# WHAT YOU SHOULD DO
Copy every line from the records below that carries the word "shift".

# INFORMATION SUPPLIED
□ □ □ □ □ □ □
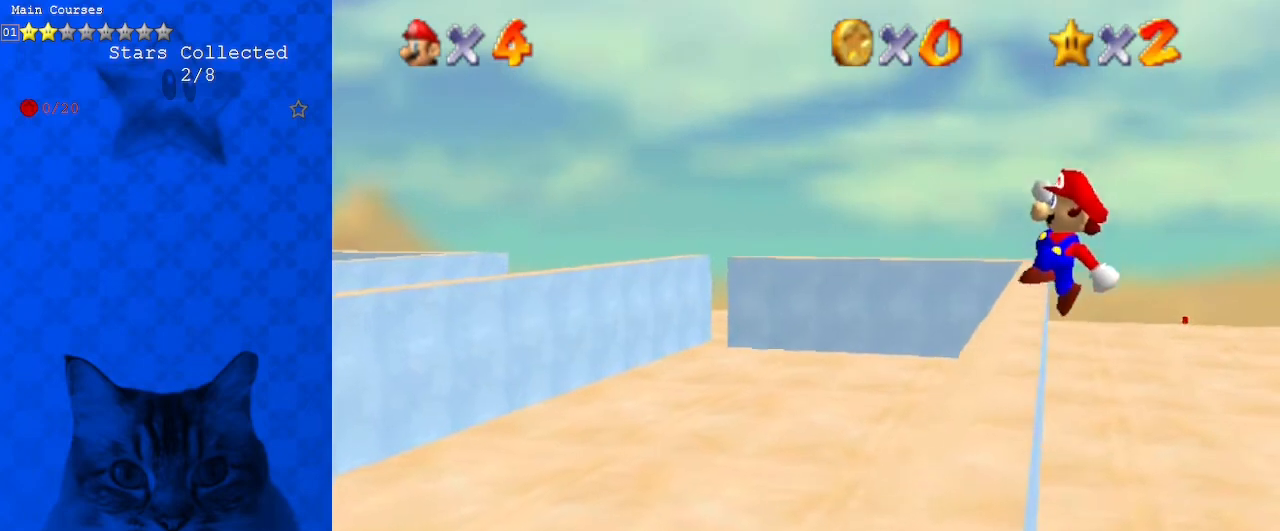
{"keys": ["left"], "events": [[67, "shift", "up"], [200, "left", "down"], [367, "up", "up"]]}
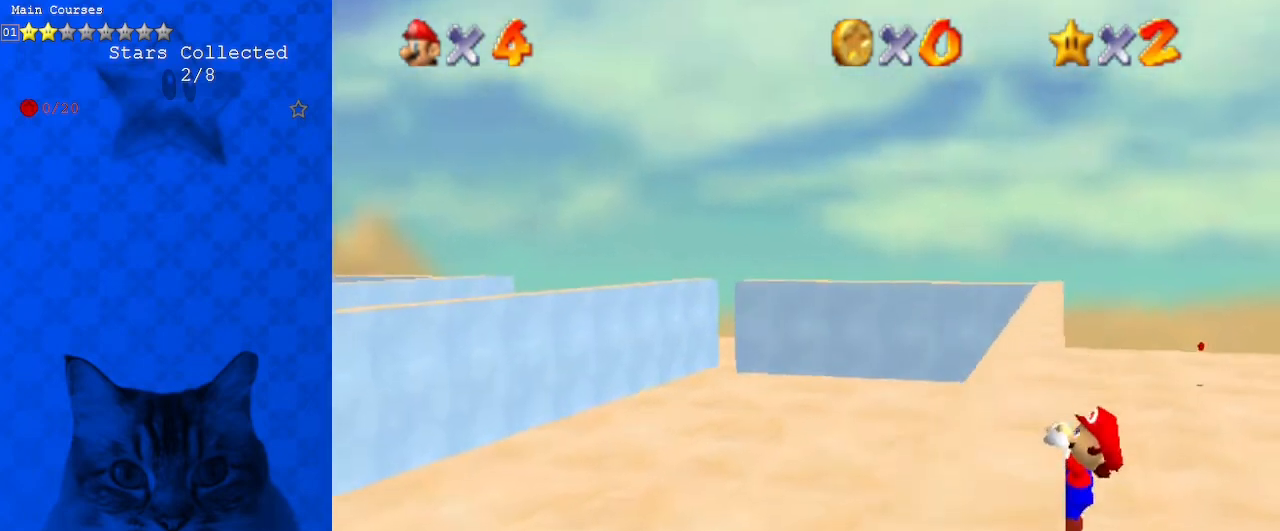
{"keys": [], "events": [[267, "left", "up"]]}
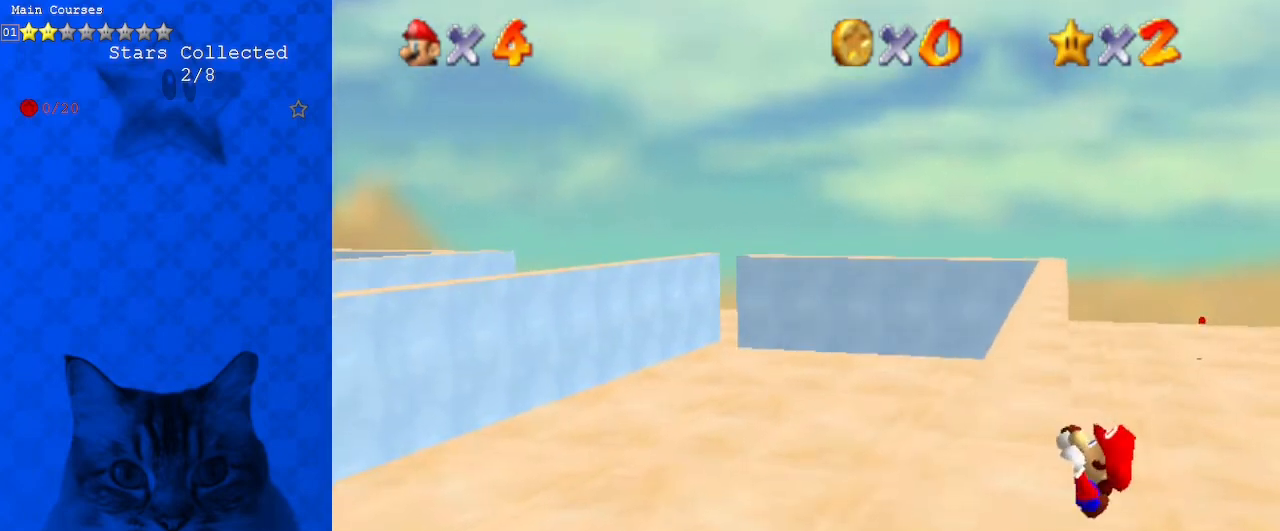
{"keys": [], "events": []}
□ □ □ □ □ □ □
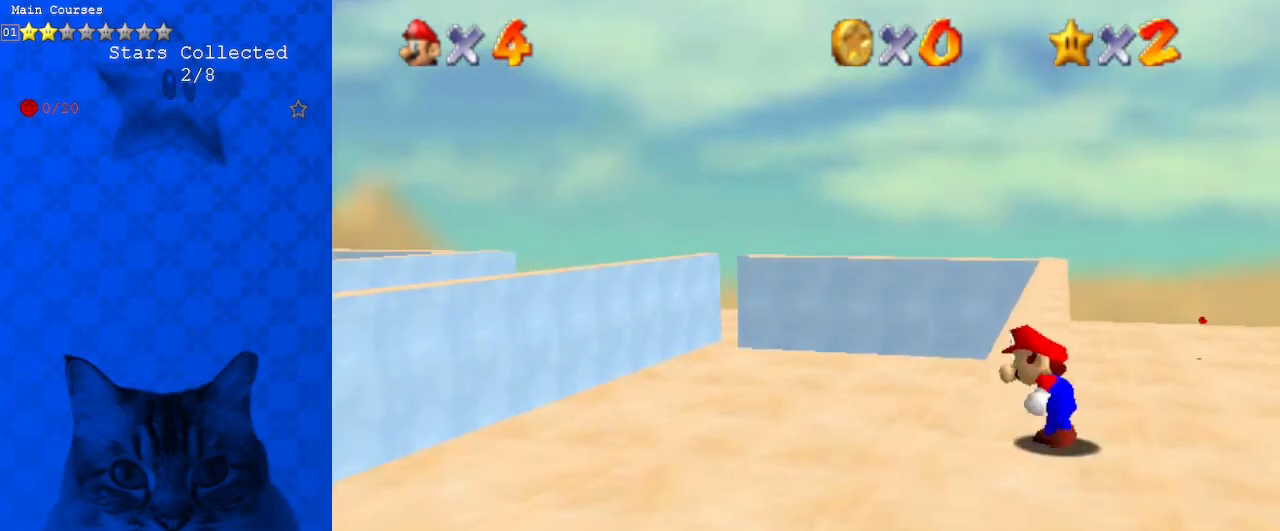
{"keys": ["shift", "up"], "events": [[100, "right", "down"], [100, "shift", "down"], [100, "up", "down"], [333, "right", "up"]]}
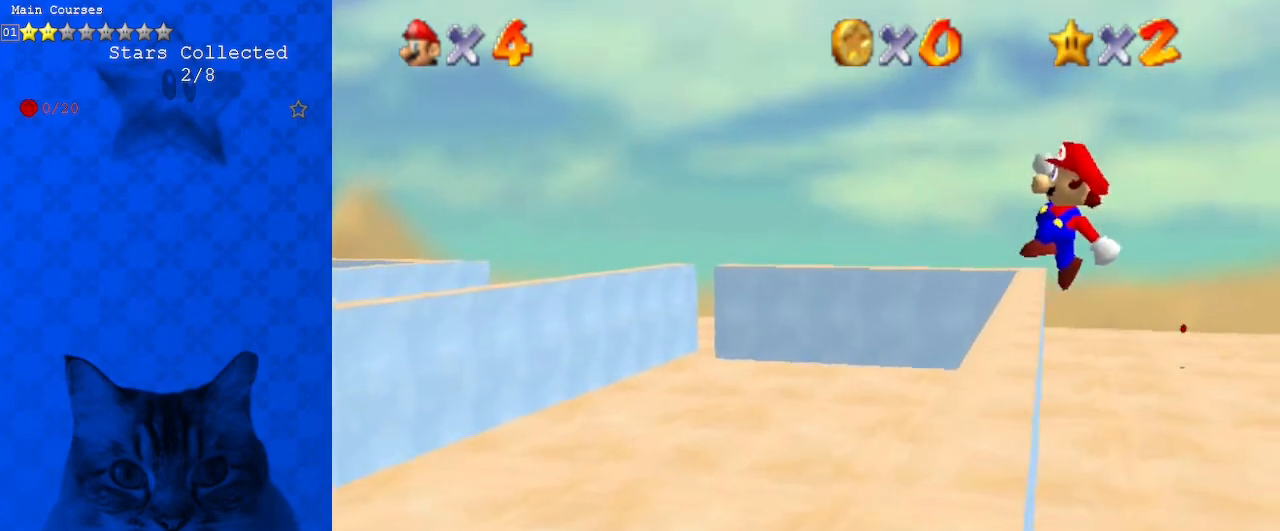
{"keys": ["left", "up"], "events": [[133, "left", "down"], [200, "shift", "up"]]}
□ □ □ □ □ □ □
# YOUR SOLUTION
{"keys": ["left"], "events": [[67, "shift", "up"], [200, "left", "down"], [367, "up", "up"]]}
{"keys": ["shift", "up"], "events": [[100, "right", "down"], [100, "shift", "down"], [100, "up", "down"], [333, "right", "up"]]}
{"keys": ["left", "up"], "events": [[133, "left", "down"], [200, "shift", "up"]]}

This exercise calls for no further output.